Hay discos que son inminentemente nocturnos, que uno escucha y, sea la hora que sea, las sombras se ciernen sobre el sol creando una noche imaginaria que se refleja en nuestro estado de ánimo. ¿Y qué mejor música para escribir o pensar, para dejar que el tiempo corra lenta o rápidamente (según el gusto), qué mejores discos que los de jazz? ¿Qué mejor música que la de Chet para acompañarte en una de esas lentas y calurosas noches?
Chet Baker nació en Yale, en 1929, era un niño de una belleza angelical, casi afeminada, de rasgos finos y eternamente aniñados (lo que le granjeó muchos enemigos en la escuela y aún más críticas cuando alcanzó el éxito masivo ya que le acusaban de ser un ídolo adolescente con el que las niñas forraban sus carpetas). El jazz siempre ha tenido ese puntito selecto a la par que sectario, si no eres negro, semidesconocido y yonki no merecías el respeto de la crítica en aquellos años (ahora todo eso ha cambiado y los críticos, cada vez menos especializados y más untados, deciden quién es y quién no es el éxito de la temporada, quién ocupará los titulares, las portadas y acaparará los premios y, por supuesto, cuando y cómo dejará de ser interesante para terminar defenestrado en el olvido con la rapidez propia de todos los productos de usar y tirar de los tiempos que nos han tocado vivir, esos que mi amigo Roberto llama “Tiempos Modernos”)

Y es que el jazz era música negra y aunque la disfrutasen los blancos eran negros quienes sabían exprimir toda la sustancia a los metales y contrabajos (no hay que olvidar que un chico blanco nunca podría sentir el blues porque nunca sabría lo que es la verdadera tristeza arrastrada durante años por una raza ninguneada hasta la médula, como para saber hacer el break e improvisar, entrar y salir airoso).
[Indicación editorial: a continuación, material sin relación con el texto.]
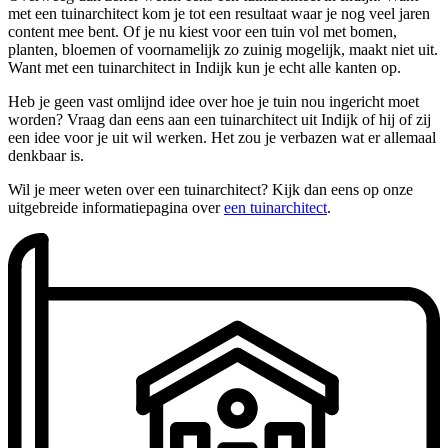
met een tuinarchitect kom je tot een resultaat waar je nog veel jaren
content mee bent. Of je nu kiest voor een tuin vol met bomen,
planten, bloemen of voornamelijk zo zuinig mogelijk, maakt niet uit.
Want met een tuinarchitect in Indijk kun je echt alle kanten op.
Heb je geen vast omlijnd idee over hoe je tuin nou ingericht moet
worden? Vraag dan eens aan een tuinarchitect uit Indijk of hij of zij
een idee voor je uit wil werken. Het zou je verbazen wat er allemaal
denkbaar is.
Wil je meer weten over een tuinarchitect? Kijk dan eens op onze
uitgebreide informatiepagina over
een tuinarchitect
.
Son noches de música hasta altas horas de la madrugada, de aquí y allá, de muchos kilómetros y cansancio acumulado y Chet prueba las drogas. Toca con el Gerry Mulligan Quartet y aprovecha que Gerry ingresa en la cárcel para grabar con Pacific ocupando su lugar de líder en aquel cuarteto. Pero es al año siguiente cuando su vida da un giro de ciento ochenta grados debido a su siguiente disco: "Chet Baker Sings" se convierte en todo un éxito, su forma de cantar es atípica, atonal, lánguida y tranquila como las notas que saca de su trompeta. Sus detractores crecen a la par que sus seguidores.
El gran público ama el desconsuelo que sabe transmitir, la fragilidad de su voz, la sensación de desamparo que produce cuando entona "My Funny Valentine" (nunca dejaría de cantarla) pero la crítica lo despedaza. A Chet le pasa lo que a muchísimos cantantes (de todo tipo de música) y es que, aunque no es técnicamente perfecto (incluso dicen que técnicamente desastroso) sabe transmitir.
Adicto a la heroína (droga por excelencia del jazz), visita la cárcel varias veces, le parten la cara y pierde varios dientes, tiene que aprender a soplar otra vez, ha de empezar con la trompeta como cuando era un crío, su adicción calaveriza su rostro y pierde la dentadura, se vuelve todo encías y envejece prematuramente. Morirá en Ámsterdam (no podía ser en otro sitio) en extrañas circunstancias, precipitándose al vacío desde la ventana de su hotel. Ni siquiera sus amigos sabrán que ocurrió la noche del 13 de Mayo del 88, si fue un suicidio u otro ajuste de cuentas con la droga como eje. Veinte años después su música sigue cobijando en la noche, veinte años después sigue siendo una incógnita, veinte años después, en algún bar, en alguna parte del mundo, alguien canta "My Funny Valentine".